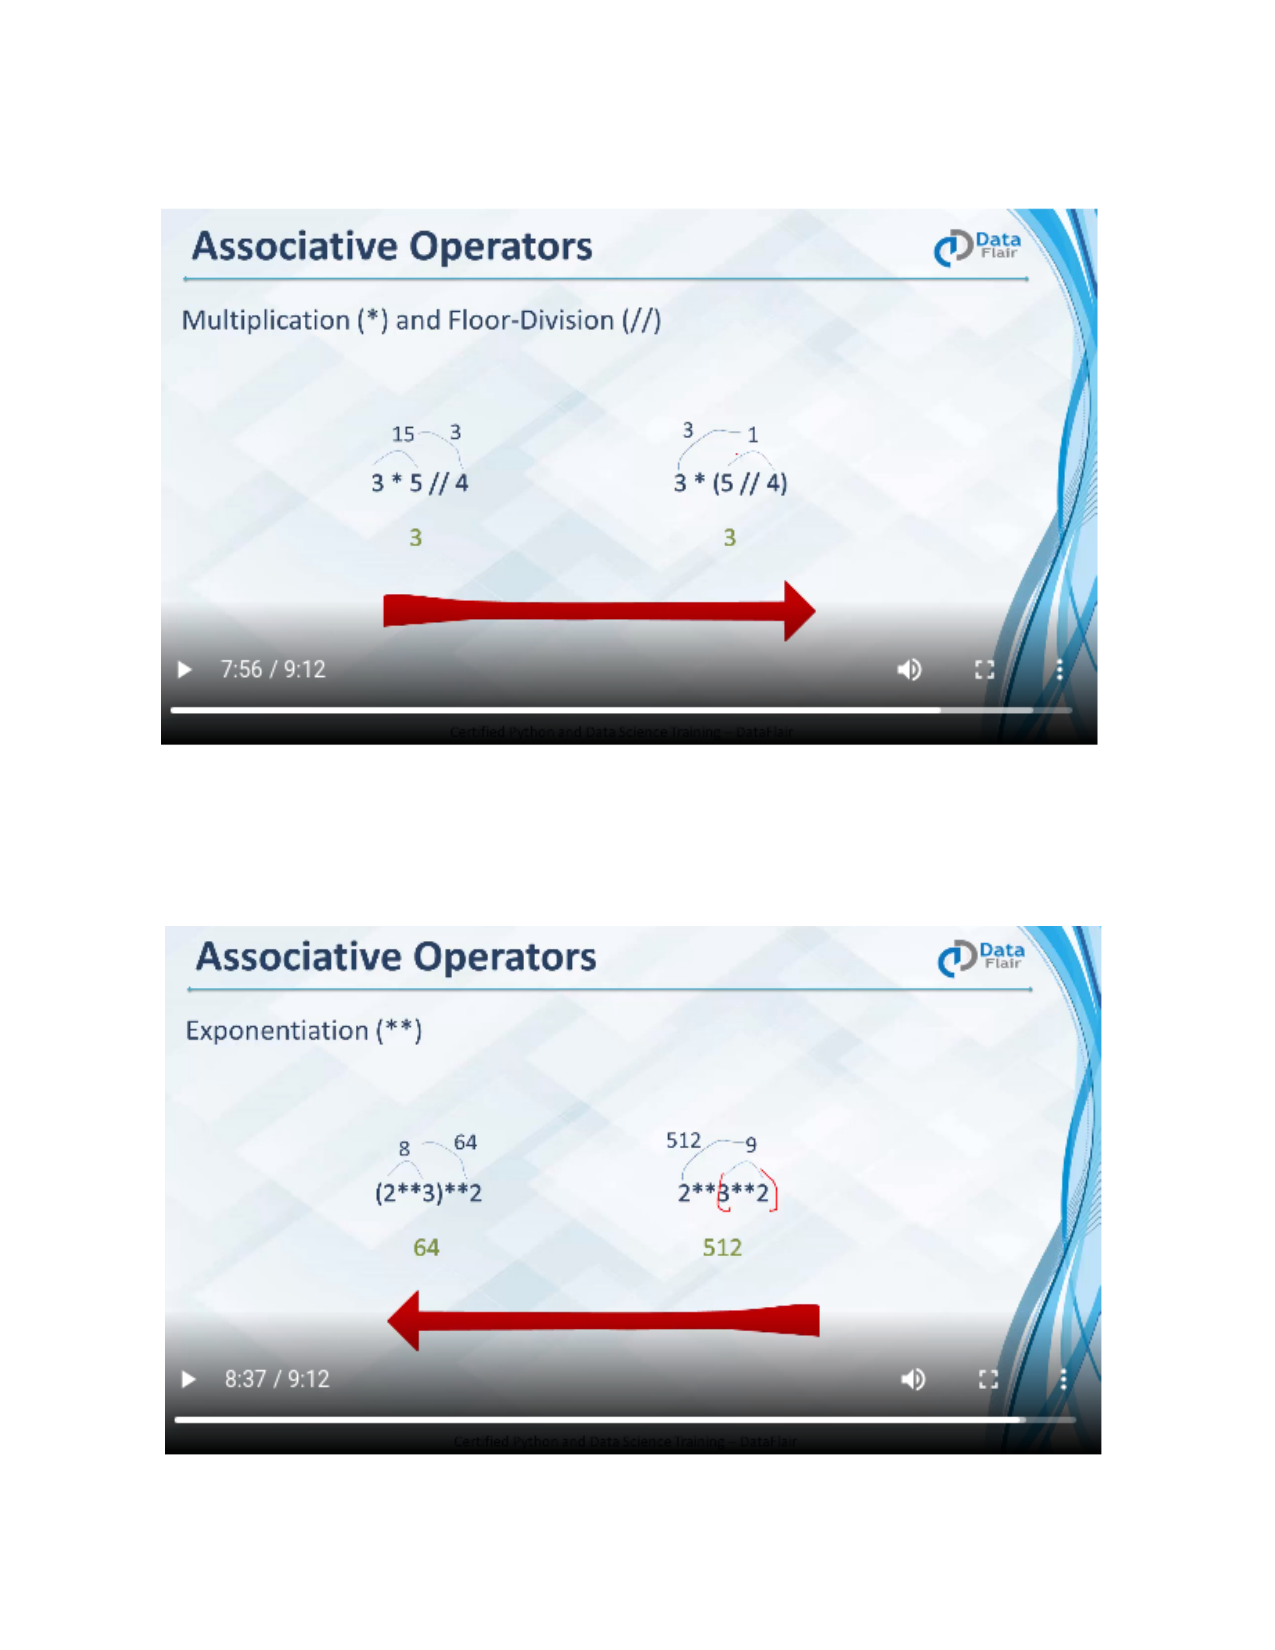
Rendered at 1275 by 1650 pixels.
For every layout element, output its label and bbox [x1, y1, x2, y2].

picture [165, 926, 1111, 1464]
picture [161, 206, 1114, 756]
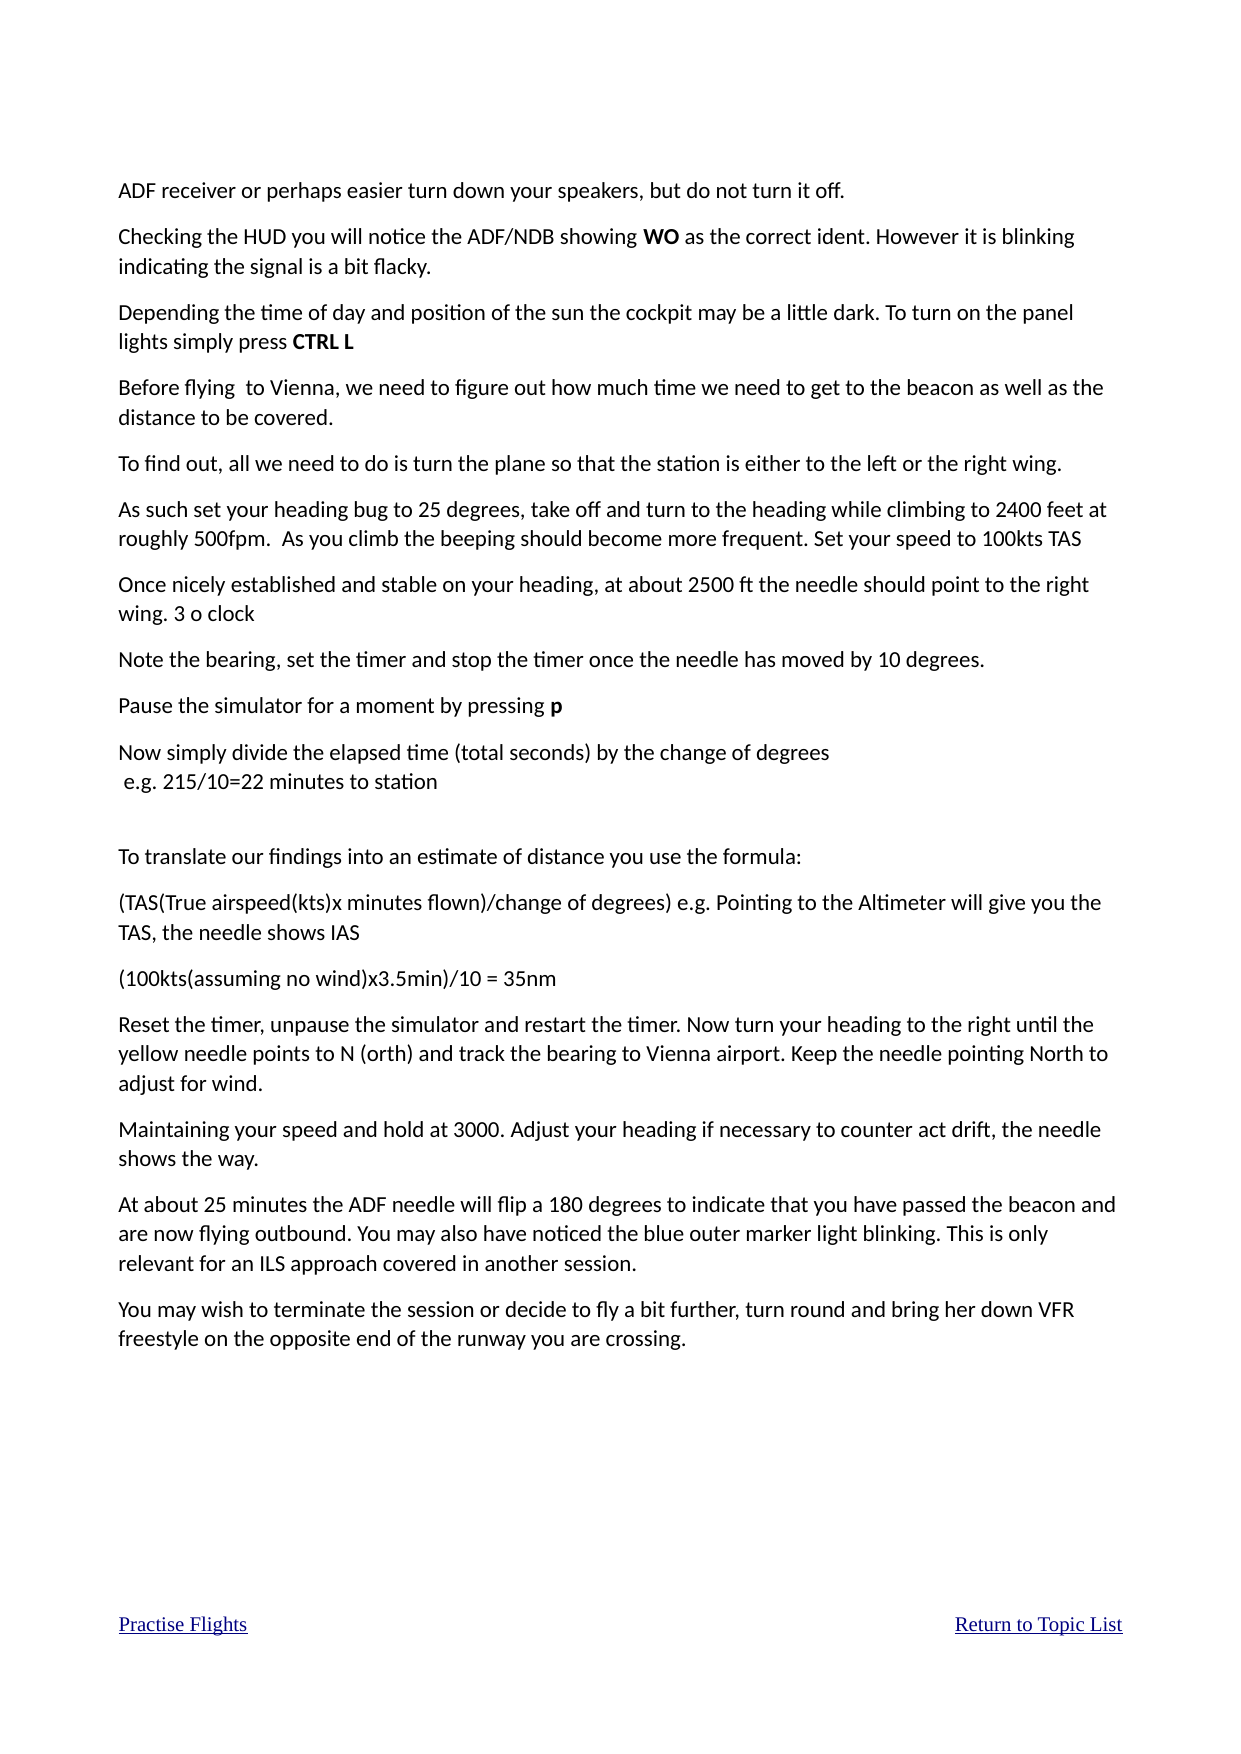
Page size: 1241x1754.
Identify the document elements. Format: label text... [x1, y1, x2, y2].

text Depending the time of day and position of the sun the cockpit may be a little dark. To turn on the panel lights simply press CTRL L [118, 298, 1122, 355]
text You may wish to terminate the session or decide to fly a bit further, turn round and bring her down VFR freestyle on the opposite end of the runway you are crossing. [118, 1295, 1122, 1352]
text As such set your heading bug to 25 degrees, take off and turn to the heading while climbing to 2400 feet at roughly 500fpm. As you climb the beeping should become more frequent. Set your speed to 100kts TAS [118, 495, 1122, 552]
text Checking the HUD you will notice the ADF/NDB showing WO as the correct ident. However it is blinking indicating the signal is a bit flacky. [118, 222, 1122, 280]
text At about 25 minutes the ADF needle will flip a 180 degrees to indicate that you have passed the beacon and are now flying outbound. You may also have noticed the blue outer marker light blinking. This is only relevant for an ILS approach covered in another session. [118, 1190, 1122, 1277]
text Reset the timer, unpause the simulator and restart the timer. Now turn your heading to the right until the yellow needle points to N (orth) and track the bearing to Vienna airport. Keep the needle pointing North to adjust for wind. [118, 1010, 1122, 1097]
text To find out, all we need to do is turn the plane so that the station is either to the left or the right wing. [118, 449, 1122, 477]
text Note the bearing, set the timer and stop the timer once the needle has moved by 10 degrees. [118, 646, 1122, 673]
text To translate our findings into an estimate of distance you use the formula: [118, 842, 1122, 870]
text Now simply divide the elapsed time (total seconds) by the change of degrees e.g. 215/10=22 minutes to station [118, 738, 1122, 824]
text Maintaining your speed and hold at 3000. Adjust your heading if necessary to counter act drift, the needle shows the way. [118, 1115, 1122, 1172]
text Once nicely established and stable on your heading, at about 2500 ft the needle should point to the right wing. 3 o clock [118, 570, 1122, 627]
text Before flying to Vienna, we need to figure out how much time we need to get to the beacon as well as the distance to be covered. [118, 373, 1122, 431]
text Pause the simulator for a moment by pressing p [118, 692, 1122, 719]
text (100kts(assuming no wind)x3.5min)/10 = 35nm [118, 964, 1122, 992]
text (TAS(True airspeed(kts)x minutes flown)/change of degrees) e.g. Pointing to the Altimeter will give you the TAS, the needle shows IAS [118, 888, 1122, 946]
text ADF receiver or perhaps easier turn down your speakers, but do not turn it off. [118, 176, 1122, 204]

_ _ _ _ _

Objective —
Write out all of the lines above again without any changes, but leave the pictures out.

Result of the task —
Rendered at 1275 by 1650 pixels.
For every layout element, output its label and bbox [x1, y1, x2, y2].

picture [165, 926, 1111, 1464]
picture [161, 206, 1114, 756]
Page size: 1241x1754.
Identify the document elements. Format: label text... [x1, y1, x2, y2].

text Depending the time of day and position of the sun the cockpit may be a little dark. To turn on the panel lights simply press CTRL L [118, 298, 1122, 355]
text You may wish to terminate the session or decide to fly a bit further, turn round and bring her down VFR freestyle on the opposite end of the runway you are crossing. [118, 1295, 1122, 1352]
text As such set your heading bug to 25 degrees, take off and turn to the heading while climbing to 2400 feet at roughly 500fpm. As you climb the beeping should become more frequent. Set your speed to 100kts TAS [118, 495, 1122, 552]
text Checking the HUD you will notice the ADF/NDB showing WO as the correct ident. However it is blinking indicating the signal is a bit flacky. [118, 222, 1122, 280]
text At about 25 minutes the ADF needle will flip a 180 degrees to indicate that you have passed the beacon and are now flying outbound. You may also have noticed the blue outer marker light blinking. This is only relevant for an ILS approach covered in another session. [118, 1190, 1122, 1277]
text Reset the timer, unpause the simulator and restart the timer. Now turn your heading to the right until the yellow needle points to N (orth) and track the bearing to Vienna airport. Keep the needle pointing North to adjust for wind. [118, 1010, 1122, 1097]
text To find out, all we need to do is turn the plane so that the station is either to the left or the right wing. [118, 449, 1122, 477]
text Note the bearing, set the timer and stop the timer once the needle has moved by 10 degrees. [118, 646, 1122, 673]
text To translate our findings into an estimate of distance you use the formula: [118, 842, 1122, 870]
text Now simply divide the elapsed time (total seconds) by the change of degrees e.g. 215/10=22 minutes to station [118, 738, 1122, 824]
text Maintaining your speed and hold at 3000. Adjust your heading if necessary to counter act drift, the needle shows the way. [118, 1115, 1122, 1172]
text Once nicely established and stable on your heading, at about 2500 ft the needle should point to the right wing. 3 o clock [118, 570, 1122, 627]
text Before flying to Vienna, we need to figure out how much time we need to get to the beacon as well as the distance to be covered. [118, 373, 1122, 431]
text Pause the simulator for a moment by pressing p [118, 692, 1122, 719]
text (100kts(assuming no wind)x3.5min)/10 = 35nm [118, 964, 1122, 992]
text (TAS(True airspeed(kts)x minutes flown)/change of degrees) e.g. Pointing to the Altimeter will give you the TAS, the needle shows IAS [118, 888, 1122, 946]
text ADF receiver or perhaps easier turn down your speakers, but do not turn it off. [118, 176, 1122, 204]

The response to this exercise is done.